USGS

Konikow, L.F., and Kendy, E., 2005, Groundwater depletion: A global problem: Hydrogeology Journal, v. 13, p. 317-320.

Introduction

In the past half-century, ready access to pumped wells has ushered in a worldwide explosion of groundwater development for municipal, industrial, and agricultural supplies. Globally, groundwater withdrawals total 750-800 km3/year (Shah et al., 2000). Economic gains from groundwater use have been dramatic. However, in many places, groundwater reserves have been depleted to the extent that well yields have decreased, pumping costs have risen, water quality has deteriorated, aquatic ecosystems have been damaged, and land has irreversibly subsided.

Groundwater depletion is the inevitable and natural consequence of withdrawing water from an aquifer. Theis (1940) showed that pumpage is initially derived from removal of water in storage, but over time is increasingly derived from decreased discharge and/or increased recharge. When a new equilibrium is reached, no additional water is removed from storage. In cases of fossil or compacting aquifers, where recharge is either unavailable or unable to refill drained pore spaces, depletion effectively constitutes permanent groundwater mining. In renewable aquifers, depletion is indicated by persistent and substantial head declines.

Excessive groundwater depletion affects major regions of North Africa, the Middle East, South and Central Asia, North China, North America, and Australia, and localized areas throughout the world. Although the scope of the problem has not been quantified globally, on-going analysis by the senior author indicates that about 700-800 km3 of groundwater has been depleted from aquifers in the US during the 20th century. One of the best documented cases is the 450,000 km2 High Plains aquifer system in the central US, where the net amount of water removed from storage during the 20th century was more than 240 km3 - a reduction of about 6% of the predevelopment volume of water in storage (McGuire et al., 2003). In some of the most depleted areas, use of groundwater for irrigation has become impossible or cost prohibitive (Dennehy et al., 2002).

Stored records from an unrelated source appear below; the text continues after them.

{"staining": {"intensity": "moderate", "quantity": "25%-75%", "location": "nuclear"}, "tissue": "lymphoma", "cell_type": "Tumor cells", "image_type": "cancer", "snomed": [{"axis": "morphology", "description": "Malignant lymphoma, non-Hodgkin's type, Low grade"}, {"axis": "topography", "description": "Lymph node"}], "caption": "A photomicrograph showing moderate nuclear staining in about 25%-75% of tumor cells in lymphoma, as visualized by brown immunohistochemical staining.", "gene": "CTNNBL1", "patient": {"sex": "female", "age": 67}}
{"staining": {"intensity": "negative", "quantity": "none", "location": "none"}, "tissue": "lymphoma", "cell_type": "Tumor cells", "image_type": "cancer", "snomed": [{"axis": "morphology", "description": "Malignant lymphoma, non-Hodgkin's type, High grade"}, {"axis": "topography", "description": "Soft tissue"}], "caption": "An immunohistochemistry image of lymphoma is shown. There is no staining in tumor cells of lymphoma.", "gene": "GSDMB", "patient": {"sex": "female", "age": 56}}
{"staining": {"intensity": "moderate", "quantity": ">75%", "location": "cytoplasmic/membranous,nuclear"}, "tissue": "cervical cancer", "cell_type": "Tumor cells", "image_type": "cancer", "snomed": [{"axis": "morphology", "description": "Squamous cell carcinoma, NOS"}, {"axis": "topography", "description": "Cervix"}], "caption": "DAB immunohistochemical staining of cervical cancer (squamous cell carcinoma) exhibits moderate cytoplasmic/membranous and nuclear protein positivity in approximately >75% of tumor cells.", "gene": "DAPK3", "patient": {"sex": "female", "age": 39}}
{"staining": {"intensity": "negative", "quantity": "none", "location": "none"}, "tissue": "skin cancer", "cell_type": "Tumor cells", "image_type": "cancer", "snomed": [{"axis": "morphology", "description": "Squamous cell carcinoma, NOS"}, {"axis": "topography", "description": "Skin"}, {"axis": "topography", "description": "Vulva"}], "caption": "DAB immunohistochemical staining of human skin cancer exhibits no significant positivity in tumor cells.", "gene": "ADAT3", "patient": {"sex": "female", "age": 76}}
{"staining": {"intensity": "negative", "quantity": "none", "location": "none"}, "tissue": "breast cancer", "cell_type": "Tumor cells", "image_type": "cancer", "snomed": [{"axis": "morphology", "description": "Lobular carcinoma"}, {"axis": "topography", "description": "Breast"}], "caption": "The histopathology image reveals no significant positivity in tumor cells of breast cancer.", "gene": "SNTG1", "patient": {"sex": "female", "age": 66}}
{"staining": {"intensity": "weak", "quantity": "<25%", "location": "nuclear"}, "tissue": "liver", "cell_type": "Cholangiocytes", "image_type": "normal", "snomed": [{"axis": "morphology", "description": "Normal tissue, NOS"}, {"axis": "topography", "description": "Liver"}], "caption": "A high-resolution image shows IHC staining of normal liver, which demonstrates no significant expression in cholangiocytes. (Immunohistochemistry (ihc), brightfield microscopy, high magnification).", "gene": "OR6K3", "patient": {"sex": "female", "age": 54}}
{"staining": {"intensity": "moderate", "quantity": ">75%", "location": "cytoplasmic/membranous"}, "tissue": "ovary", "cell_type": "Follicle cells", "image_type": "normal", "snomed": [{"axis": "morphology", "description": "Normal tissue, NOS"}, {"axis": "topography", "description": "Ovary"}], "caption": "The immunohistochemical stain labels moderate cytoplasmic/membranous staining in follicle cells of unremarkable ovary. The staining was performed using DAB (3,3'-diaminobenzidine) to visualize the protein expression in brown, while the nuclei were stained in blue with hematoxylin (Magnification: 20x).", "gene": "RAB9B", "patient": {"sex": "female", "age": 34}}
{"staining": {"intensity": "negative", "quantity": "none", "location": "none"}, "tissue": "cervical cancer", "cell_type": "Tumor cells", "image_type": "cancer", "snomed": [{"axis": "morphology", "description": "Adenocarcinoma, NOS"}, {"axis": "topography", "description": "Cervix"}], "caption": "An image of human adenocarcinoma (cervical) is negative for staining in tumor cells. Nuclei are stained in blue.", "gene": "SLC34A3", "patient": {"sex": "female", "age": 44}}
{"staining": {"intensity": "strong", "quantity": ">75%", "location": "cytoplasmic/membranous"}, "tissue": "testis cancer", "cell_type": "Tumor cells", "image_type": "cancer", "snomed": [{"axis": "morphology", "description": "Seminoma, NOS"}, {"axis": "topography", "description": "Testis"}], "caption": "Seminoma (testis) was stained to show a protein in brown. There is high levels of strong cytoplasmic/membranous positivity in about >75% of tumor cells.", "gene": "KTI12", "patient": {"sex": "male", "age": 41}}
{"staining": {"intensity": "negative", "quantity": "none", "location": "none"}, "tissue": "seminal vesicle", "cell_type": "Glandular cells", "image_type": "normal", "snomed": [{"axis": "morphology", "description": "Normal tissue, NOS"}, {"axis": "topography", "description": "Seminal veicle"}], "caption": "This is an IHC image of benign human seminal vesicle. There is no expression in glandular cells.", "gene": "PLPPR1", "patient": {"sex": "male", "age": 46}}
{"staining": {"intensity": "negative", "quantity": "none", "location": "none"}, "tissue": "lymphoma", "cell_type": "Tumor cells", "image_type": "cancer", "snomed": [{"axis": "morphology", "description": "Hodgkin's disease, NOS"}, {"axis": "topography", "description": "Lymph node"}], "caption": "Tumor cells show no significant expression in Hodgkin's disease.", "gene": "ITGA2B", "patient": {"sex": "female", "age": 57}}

In some cases, removing the most easily recoverable fresh groundwater leaves a residual with inferior water quality. This is due, in part, to induced leakage from the land surface, confining layers, or adjacent aquifers that contain saline or contaminated water. In coastal areas, where many of the worlds largest cities are located, the available volume of fresh groundwater is reduced by seawater intrusion and upconing, which in turn are caused by head declines in the aquifer.

As depletion continues worldwide, its impacts worsen, portending the need for objective analysis of the problem and its possible solutions. This essay examines future options for evaluating and managing groundwater depletion in a changing physical and social landscape.